# Basic Vocabulary Algorithm

Honestly, this is the simplest part.

Start with 10K of the most commonly used nouns and verbs (AKA "proposed terms"). Generate an overall 'score' (in terms of weighted "degrees of separation") from each Type (and the Type's other 'true meanings') to each proposed term. If a Type scores in the top 50th percentile for a given proposed term, that term contains the element (or the bit) that the Type represents.

When each proposed term has been 'vetted' by all eight Types, its basic index is completely determined.
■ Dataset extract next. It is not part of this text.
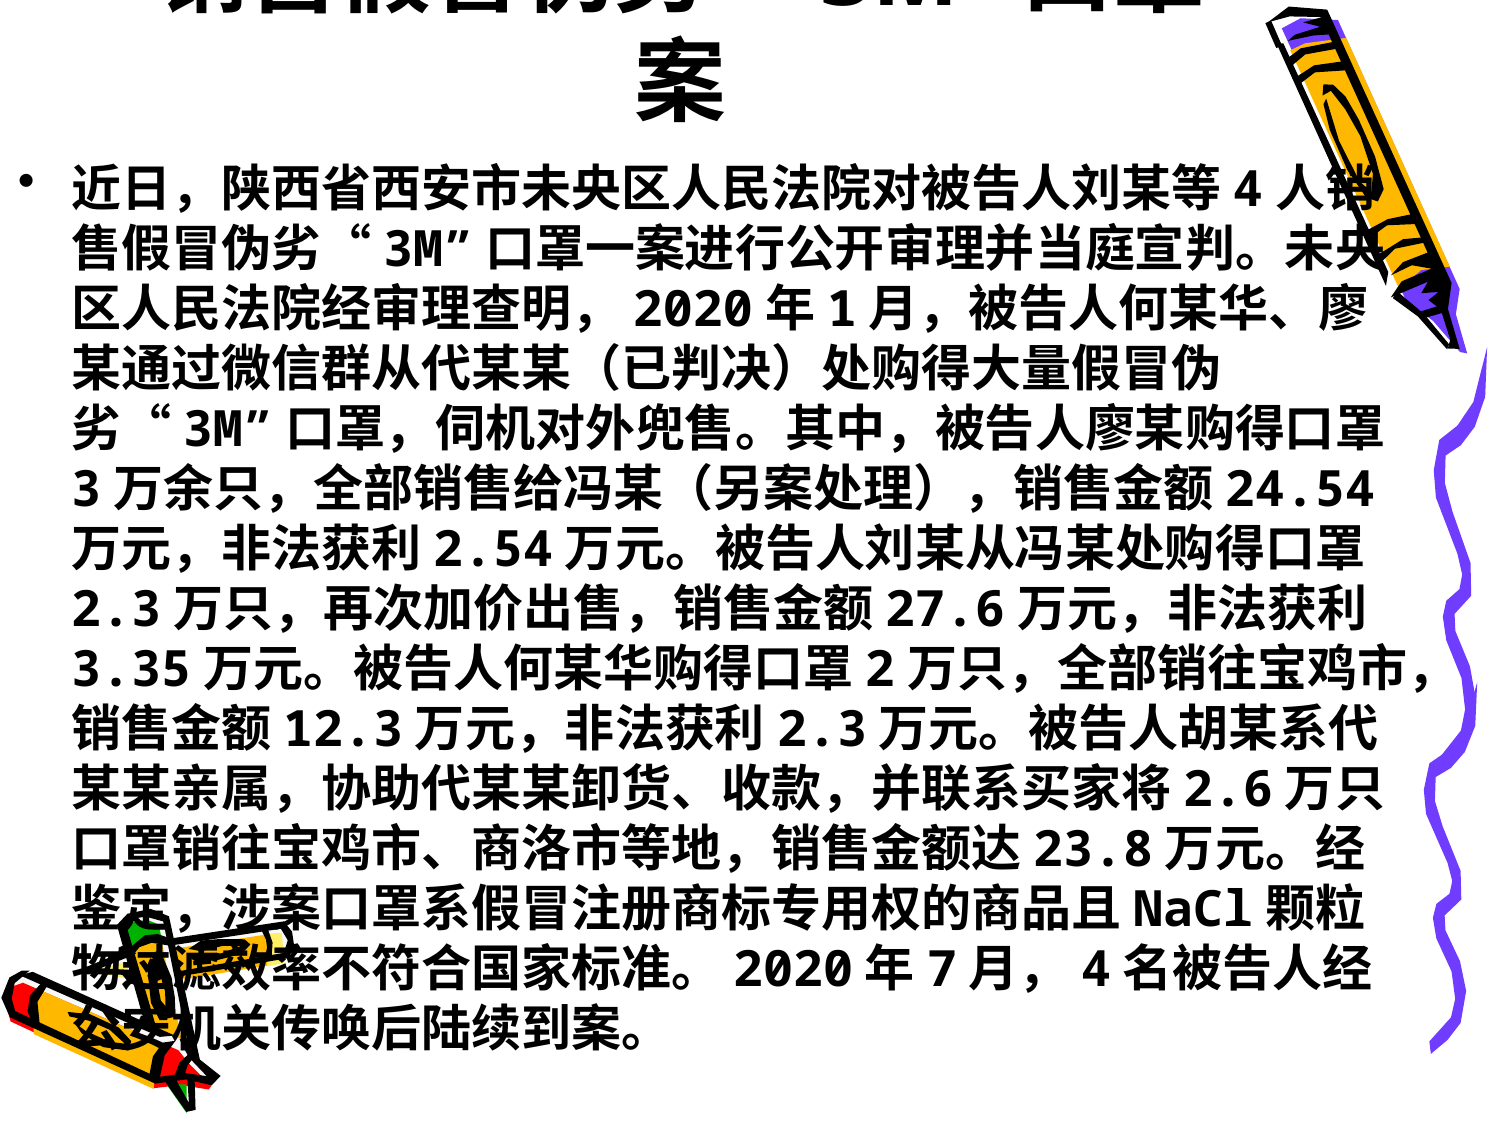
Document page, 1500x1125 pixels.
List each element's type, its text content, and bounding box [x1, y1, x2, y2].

title 销售假冒伪劣“3M”口罩案 [116, 0, 1245, 141]
list 近日，陕西省西安市未央区人民法院对被告人刘某等4人销售假冒伪劣“3M”口罩一案进行公开审理并当庭宣判。未央区人民法院经审理查明，2020年1月，被告人何某华、廖某通过微信群从代某某（已判决）处购得大量假冒伪劣“3M”口罩，伺机对外兜售。其中，被告人廖某购得口罩3万余只，全部销售给冯某（另案处理），销售金额24.54万元，非法获利2.54万元。被告人刘某从冯某处购得口罩2.3万只，再次加价出售，销售金额27.6万元，非法获利3.35万元。被告人何某华购得口罩2万只，全部销往宝鸡市，销售金额12.3万元，非法获利2.3万元。被告人胡某系代某某亲属，协助代某某卸货、收款，并联系买家将2.6万只口罩销往宝鸡市、商洛市等地，销售金额达23.8万元。经鉴定，涉案口罩系假冒注册商标专用权的商品且NaCl颗粒物过滤效率不符合国家标准。2020年7月，4名被告人经公安机关传唤后陆续到案。 [0, 148, 1430, 1044]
This process is "exhaustive but straightforward", which makes it an ideal task for a computer.

#### Definitions of terms used above:

• commonly used - on the internet, of course (welcome to the Twenty-First Century!)
• For safety's sake, these would include the current 4k vocabulary (mostly)
• score - a composite value (X) summarizing the following
• degrees of separation - reaching the term requires X links (or clicks)
• X is determined by
• Direct connection (+/-) same: sentence, paragraph, page, article, website
• Indirect connection (only +) common: subject, relationship, object, adjunct(s)
• All terms have some separation
• true meaning - words that are not closely connected as above, but that express an essential facade of the Type (such as Supremacy; self, action, intention, science, unique, ownership, etc.)
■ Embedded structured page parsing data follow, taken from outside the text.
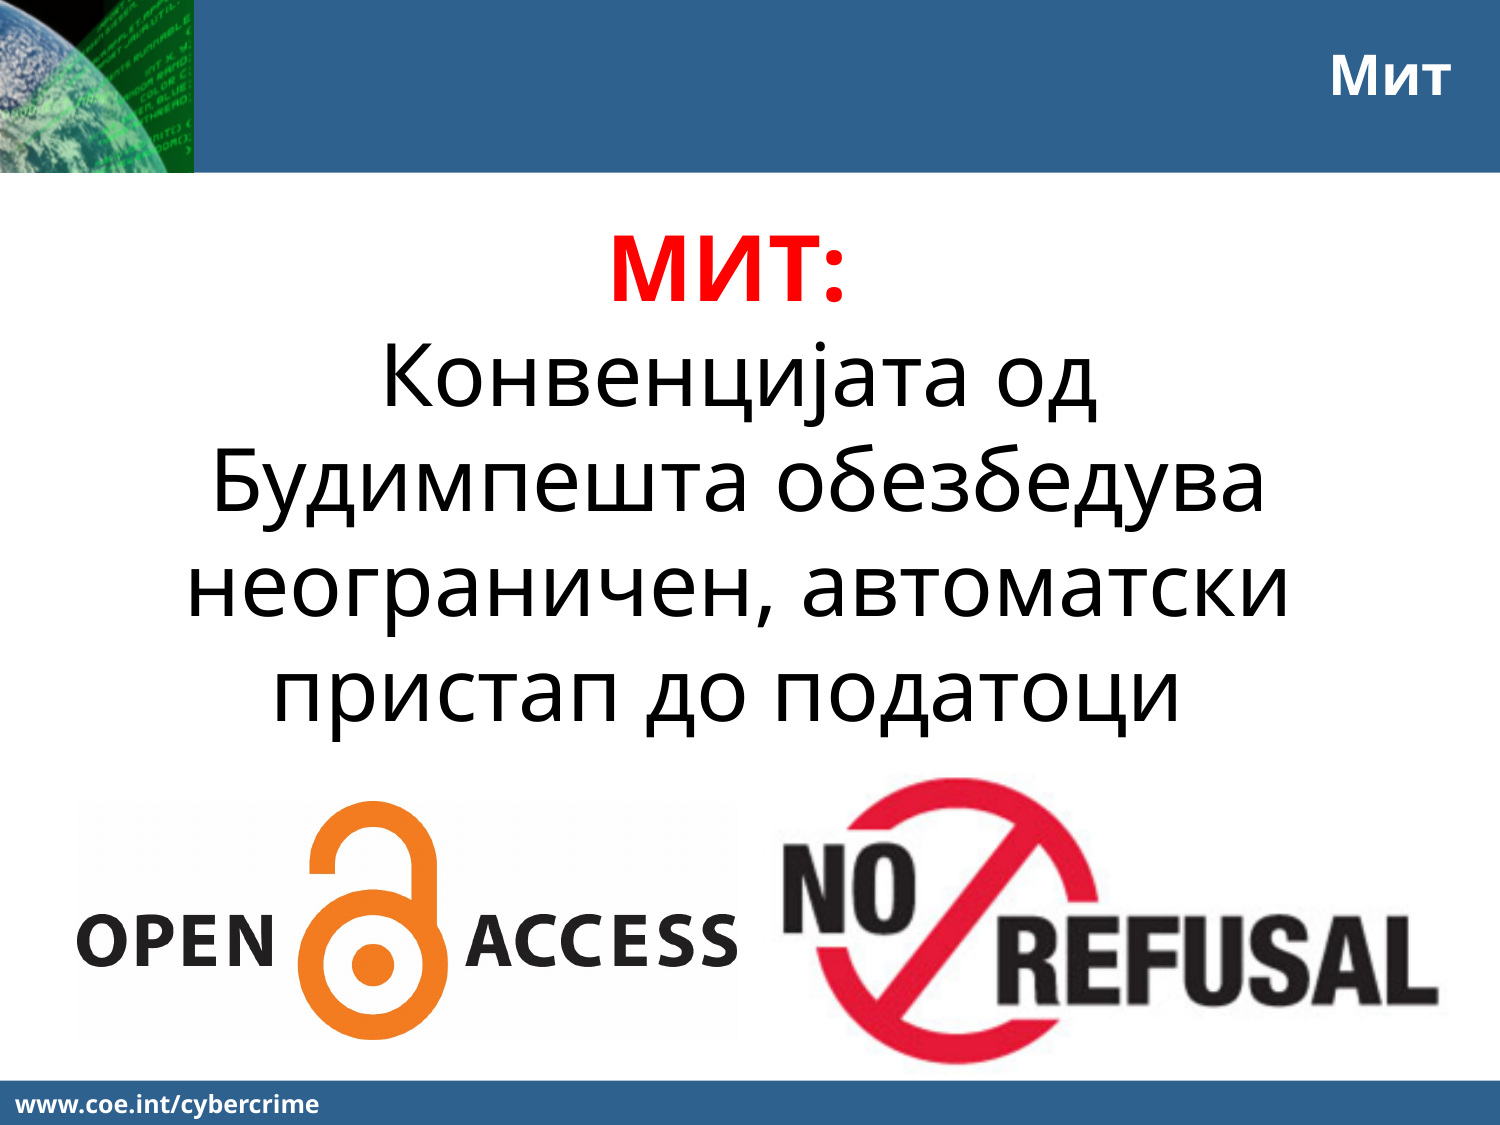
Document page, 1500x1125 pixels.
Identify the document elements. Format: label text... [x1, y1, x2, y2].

picture [0, 0, 194, 173]
text_box [197, 0, 1500, 175]
text_box www.coe.int/cybercrime [0, 1079, 1500, 1125]
picture [763, 769, 1491, 1077]
text_box Мит [230, 31, 1483, 114]
picture [77, 801, 737, 1040]
text_box МИТ: Конвенцијата од Будимпешта обезбедува неограничен, автоматски пристап до податоци [118, 202, 1360, 747]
#### The 'weighting' algorithm would run as follows:

1. Each proposed term would be checked for the first "Direct connection" (Type in same sentence) with the applicable Type (Self, for example)
1. for efficiency sake, same sentence, paragraph and page might be checked simultaneously, but only same sentence would matter at this point
2. The largest group of terms (found or not found) would be checked for the first connection with the next 'true meaning' of that same Type (probably Supremacy)
1. "trueness of meaning" is still a judgment call
2. a different order of 'true meaning' checks might provide better term grouping
3. The sub-group that contains the fiftieth percentile would be checked with the next true meaning (Ownership perhaps?)
1. each iteration checks a smaller number of terms
4. Repeat step three until the 'need' and 'don't need' groups are of equal size
1. this may not require checking all direct connections or any indirect connections
5. When done with one Type, Repeat process with next Type

The only requirement is a repository of connected words (like the internet or a huge, general purpose Wiki) and the computer resources required to 'sift' it. If anyone knows of any organization that would be willing to support this project, let me know. Unfortunately my resources are limited. (I don't have the space to *download* Wikipedia, much less process it.)

I'm only specifying ten thousand words, because "Non-descriptive conversational phrases" should fill most of the remaining six thousand basic slots. Common conversational phrases (and other handy terms) should be supplied by users to fill their own most usual or pressing needs. Personal vocabularies should be used for code words, shared references, local slang and inside jokes (not that Personal Vocabularies are actually available just yet, you understand).

#### Going from there.

Arranging the (64) related terms in each "Created Division" of the description layer and creating adjectival and adverbial variations is the hard part (or at least the manual part). Generation of plurals and degree forms, on the other hand, is mostly trivial. Picking the 'common' (#00) term for the "Neutral Description" can be simplified with usage counts.

Unfortunately the relationships between the terms and the Types are much less self evident at this level and index collisions are bound to occur. The problem is that a large number of these decisions are essentially judgment calls. Generating action and entity nouns and determining which nouns are "Non-Descriptive" is hard to delegate to a machine. These processes can be semi-automated by using dictionary checks, but no dictionary can ever provide one hundred percent coverage.

Homonyms will need to be identified and clarified (bark as in dog or bark as in tree?). Verbs will also need to be nouned (nounified? ... noun-o-matized?). Most verbs can be treated as nouns without modification (a run, a look), but there always suspicious transients loitering around (a see? ['scene' {entity} and 'sight' {action} are the more usual suspects]).

This is where an active involved user base would actually come in handy. "With enough eyeballs all meaning is shallow." The application needs an integral 'feedback' button for inarguable fixes. The feedback button would automatically create a transaction that could propose a new (or changed) term for a given location. A "Swap Multiple Terms" button would be very handy also (no idea how it would work just yet).

Of course, a feedback button won't even be practical until after a vocabulary is computer generated and the button wouldn't be available on the free version of the application. We need to limit "easy updates" to people who are serious about the results. If you actually pay to use something you are less likely to try to screw it up for vandalistic ego boo.

#### The Specialization Layer

There is a list of Specialties having Focal vocabularies. These Specialties could be distributed using the same process as the basic terms. This is only the first step to actually creating the Specialization Layer, but it would (hopefully) be a good place to start.

Collecting all of the specialized terms is not difficult, but arranging them logically could prove to be the work of several lifetimes.